Banks offer access to money markets by functioning as an intermediary between the saver and the borrower.
Various institutions offer consumer savings in Kenya. This include:
- Saving Banks
- Deposit-taking Saccos
- Mutual Saving banks
- Credit co-operatives
Do your research on institutions near you and see which has the best returns on their savings account.
Note that savings should not be treated as investments. Savings are for covering emergencies in the long term while investments are for long-term increases in personal wealth.
Investing involves purchasing assets on the premise that they will appreciate in value and increase the value of your investment.
Investing is aimed at increasing the value of an individual’s wealth by speculating on the future growth of the asset. Investing unlike savings carries a risk due to exposure to market volatility and can register a loss on your investment.
Investing can be quite complex and can take a while before one is good at it. Moreover, it is important that you educate yourself on the simple functioning of the markets to get a good idea of how the market behaves.

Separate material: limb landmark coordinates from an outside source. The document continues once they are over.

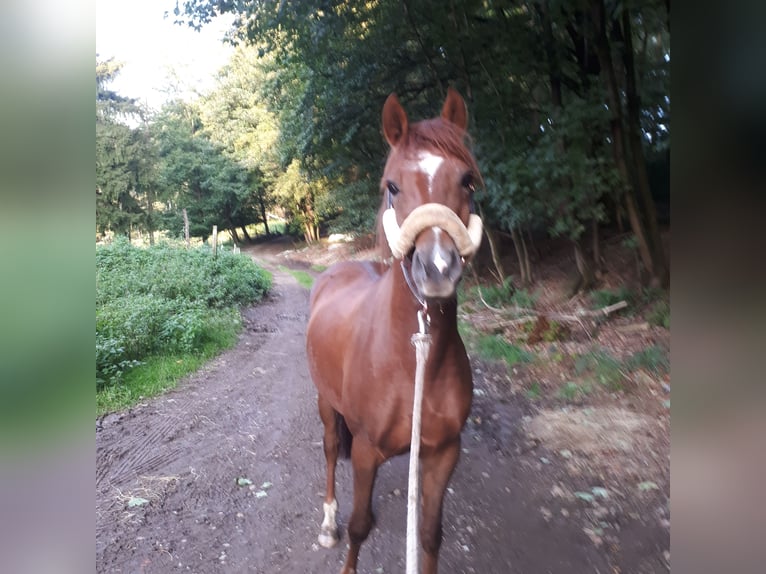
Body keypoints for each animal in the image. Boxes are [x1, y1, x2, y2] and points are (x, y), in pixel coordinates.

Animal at [308, 90, 484, 574]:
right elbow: (358, 528)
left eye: (468, 181)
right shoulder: (366, 450)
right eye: (392, 185)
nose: (438, 268)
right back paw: (327, 521)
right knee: (330, 449)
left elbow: (428, 534)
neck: (410, 360)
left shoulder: (443, 453)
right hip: (326, 403)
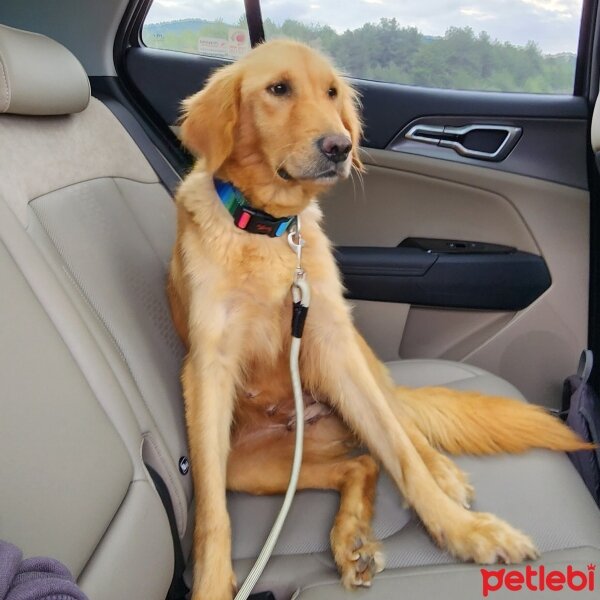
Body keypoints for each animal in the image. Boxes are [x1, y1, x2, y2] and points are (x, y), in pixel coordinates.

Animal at [168, 39, 592, 596]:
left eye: (331, 92)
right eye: (278, 89)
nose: (339, 146)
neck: (268, 230)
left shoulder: (334, 346)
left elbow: (402, 455)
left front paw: (464, 531)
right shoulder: (208, 369)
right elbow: (213, 510)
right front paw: (214, 584)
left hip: (357, 370)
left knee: (401, 431)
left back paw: (441, 477)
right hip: (252, 463)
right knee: (361, 464)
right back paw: (351, 539)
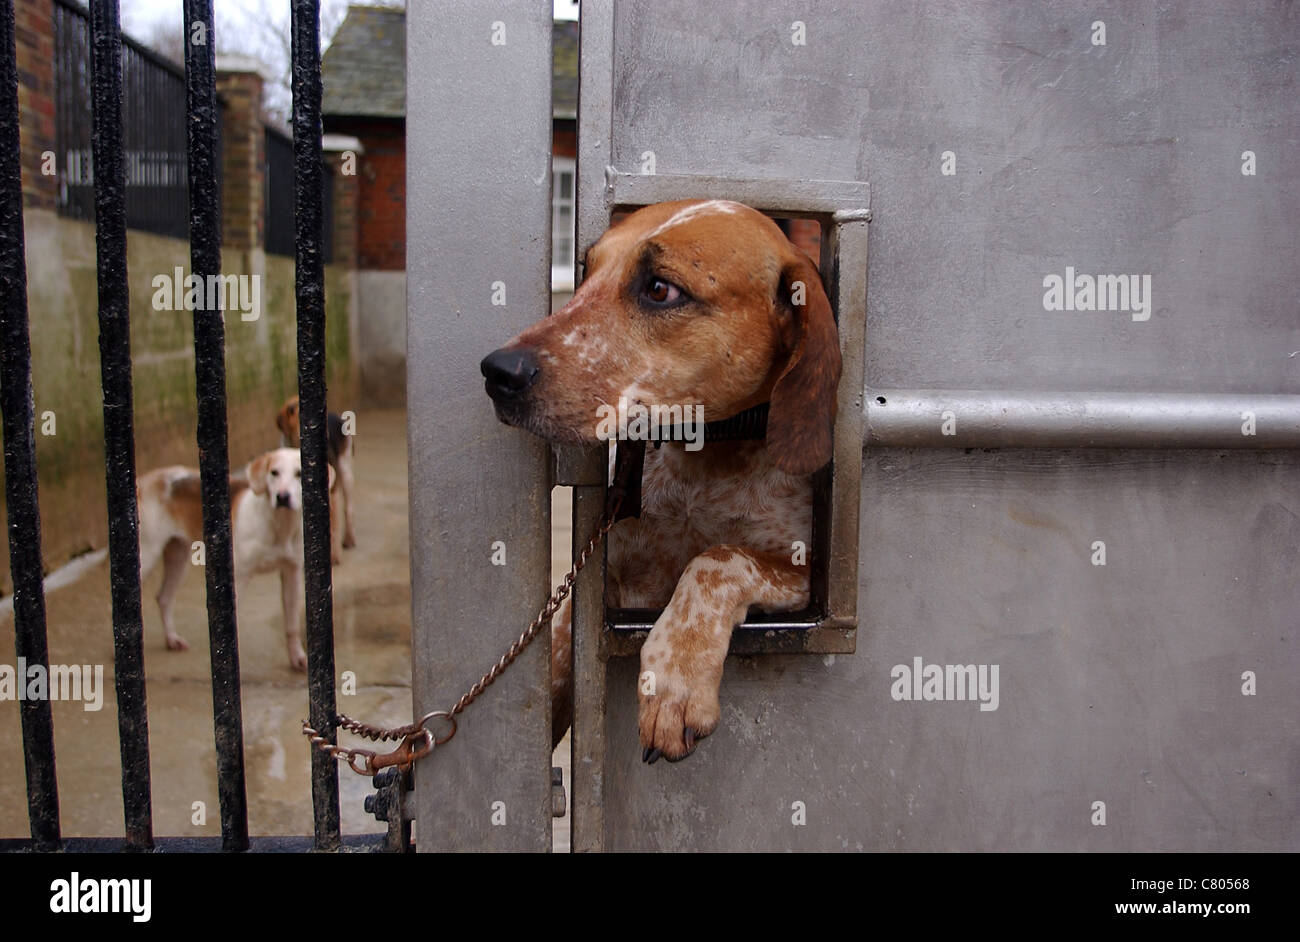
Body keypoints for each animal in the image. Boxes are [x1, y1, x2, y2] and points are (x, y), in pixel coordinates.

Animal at [135, 446, 330, 670]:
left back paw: (172, 639)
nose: (282, 497)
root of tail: (146, 479)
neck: (278, 525)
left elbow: (291, 625)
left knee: (164, 598)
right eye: (274, 473)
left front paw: (297, 657)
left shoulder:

There are several forms of investment currently in the Kenyan market. Some of them include:
- Commodities and derivatives
- Mutual funds
- Index Funds
- Exchange-traded funds
Investments carry huge risks because they tend to have huge returns for those that make them. It’s important to understand the industry you are investing in to see if it has future growth potential.
Nobody can survive in the modern world without spending. Most of our income goes to personal expenditures that just can’t be avoided. Spending can get out of control if not well managed.
Spending is the outflow of cash from income. The bulk of income goes to spending including basic needs like housing, food, and clothing.
Spending should fit into your budget. By planning your spending you can finance your purchases without any need of borrowing which comes with an extra cost. Plan to live within your means to minimize unnecessary spending.
Spending decisions are always dictated by income. This means you have to make choices on what you spend and the utility you will get out of the purchase.